When a male passes through puberty (or at least reaches the age for it), many cultures around the world have traditions, customs or ceremonies that mark this passage in the young man's life.
In Quranic teachings, Islamic parents are instructed to teach their sons about responsibility and adulthood and inform them that they will be responsible for their actions from the time of the their first ejaculation. After this act, sons are to pray and perform religious observations as adults do. If a boy has a wet dream, the Quran relates that the son should bathe himself immediately. If a sexual dream occurs without ejaculation, the boy doesn't have to clean himself.
In Judaism, boys become a bar mitzvah (literally "son of the commandment") on their 13th birthday. The event marks the moment when the child is responsible for observing the commandments and all Jewish teachings. Though the status is automatically conferred upon the boy's birthday, often the boy recites a blessing before the congregation or helps in leading a service.

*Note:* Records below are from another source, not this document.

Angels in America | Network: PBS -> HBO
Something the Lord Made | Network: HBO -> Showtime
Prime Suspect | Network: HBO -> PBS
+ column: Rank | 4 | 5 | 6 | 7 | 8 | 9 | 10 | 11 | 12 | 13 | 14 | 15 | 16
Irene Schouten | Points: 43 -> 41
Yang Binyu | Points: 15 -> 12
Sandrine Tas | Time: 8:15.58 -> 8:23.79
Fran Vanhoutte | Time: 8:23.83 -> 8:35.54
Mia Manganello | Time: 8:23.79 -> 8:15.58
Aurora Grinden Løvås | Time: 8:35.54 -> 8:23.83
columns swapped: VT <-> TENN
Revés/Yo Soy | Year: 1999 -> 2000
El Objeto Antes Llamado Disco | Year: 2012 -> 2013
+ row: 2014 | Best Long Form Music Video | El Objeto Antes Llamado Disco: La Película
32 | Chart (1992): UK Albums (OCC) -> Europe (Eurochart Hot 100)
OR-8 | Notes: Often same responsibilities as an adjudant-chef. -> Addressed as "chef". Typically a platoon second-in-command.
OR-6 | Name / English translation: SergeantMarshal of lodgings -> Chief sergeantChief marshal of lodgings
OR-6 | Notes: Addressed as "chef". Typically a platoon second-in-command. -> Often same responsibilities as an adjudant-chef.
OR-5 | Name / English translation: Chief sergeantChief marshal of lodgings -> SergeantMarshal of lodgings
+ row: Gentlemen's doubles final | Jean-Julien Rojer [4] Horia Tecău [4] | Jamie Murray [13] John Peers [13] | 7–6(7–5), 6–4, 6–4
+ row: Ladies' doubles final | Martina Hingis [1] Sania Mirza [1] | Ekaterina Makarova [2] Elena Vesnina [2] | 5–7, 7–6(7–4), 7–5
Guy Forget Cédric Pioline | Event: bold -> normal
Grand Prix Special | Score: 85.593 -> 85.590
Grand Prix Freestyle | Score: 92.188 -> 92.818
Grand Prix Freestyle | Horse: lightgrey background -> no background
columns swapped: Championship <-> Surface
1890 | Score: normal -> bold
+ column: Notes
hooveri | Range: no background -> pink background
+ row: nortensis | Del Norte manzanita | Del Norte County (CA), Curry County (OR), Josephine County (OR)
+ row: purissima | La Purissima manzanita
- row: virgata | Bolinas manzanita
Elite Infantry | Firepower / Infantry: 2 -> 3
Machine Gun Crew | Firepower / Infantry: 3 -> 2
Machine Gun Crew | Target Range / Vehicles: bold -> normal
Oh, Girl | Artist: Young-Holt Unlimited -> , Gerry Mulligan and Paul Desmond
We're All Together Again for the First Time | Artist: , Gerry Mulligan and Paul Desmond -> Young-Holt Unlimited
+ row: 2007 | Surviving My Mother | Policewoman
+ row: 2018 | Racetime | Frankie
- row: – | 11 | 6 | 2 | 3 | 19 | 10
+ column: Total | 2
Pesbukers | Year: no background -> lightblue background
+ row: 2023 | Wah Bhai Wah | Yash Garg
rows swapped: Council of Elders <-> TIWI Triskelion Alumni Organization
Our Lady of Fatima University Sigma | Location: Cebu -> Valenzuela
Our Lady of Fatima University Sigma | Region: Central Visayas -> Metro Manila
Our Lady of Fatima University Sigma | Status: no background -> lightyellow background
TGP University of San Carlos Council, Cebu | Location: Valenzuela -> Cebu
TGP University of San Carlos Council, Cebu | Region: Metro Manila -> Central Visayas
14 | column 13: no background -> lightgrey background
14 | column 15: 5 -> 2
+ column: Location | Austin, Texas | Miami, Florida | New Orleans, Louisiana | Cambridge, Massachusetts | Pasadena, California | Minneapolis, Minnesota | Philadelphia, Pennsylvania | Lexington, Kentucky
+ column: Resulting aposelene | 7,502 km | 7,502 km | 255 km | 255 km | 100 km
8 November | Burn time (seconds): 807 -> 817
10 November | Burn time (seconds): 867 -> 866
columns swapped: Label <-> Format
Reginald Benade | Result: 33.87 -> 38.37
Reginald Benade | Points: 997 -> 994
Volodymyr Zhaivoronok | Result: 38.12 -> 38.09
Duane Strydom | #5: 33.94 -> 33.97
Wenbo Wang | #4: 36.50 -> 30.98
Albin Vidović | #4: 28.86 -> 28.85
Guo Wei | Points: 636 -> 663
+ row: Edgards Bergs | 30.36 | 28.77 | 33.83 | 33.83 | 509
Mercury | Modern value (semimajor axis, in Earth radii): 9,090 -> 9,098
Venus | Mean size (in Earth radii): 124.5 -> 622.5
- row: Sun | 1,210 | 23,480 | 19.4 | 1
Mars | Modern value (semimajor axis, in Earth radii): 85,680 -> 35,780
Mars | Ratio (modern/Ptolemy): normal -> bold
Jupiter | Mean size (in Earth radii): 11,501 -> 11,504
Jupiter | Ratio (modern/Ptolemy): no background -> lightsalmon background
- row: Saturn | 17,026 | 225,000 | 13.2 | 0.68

Afterward, modern practice has added a celebratory reception that most of us know as "the bar mitzvah," but it's far from a universal practice.
In some parts of the world, such as Malaysia and throughout Southern Africa, boys are often circumcised around the time they reach age 11 or 12, right around the onset of puberty. It's believed that pubescent circumcision was used by some ancient cultures to mimic the genital bleeding experienced by girls. Some Australian aboriginal tribes also incorporate penis incision or piercing into puberty rites, as well as circumcision.
Many cultures involve other forms of trials, ordeals or tests that the boy must successfully pass. Apache boys must take ice baths, while aboriginal Australians sent boys out on long foot journeys, known as walkabouts, where the boy would pick up and perfect hunting and surviving skills. Some Native American tribes also sent young men out on vision quests.
Death isn't uncommon in South African puberty rituals, when boys are separated from the village and effectively starved as part of their initiation. Though most survive this separation, some others die from infection from the circumcision ceremony that follows.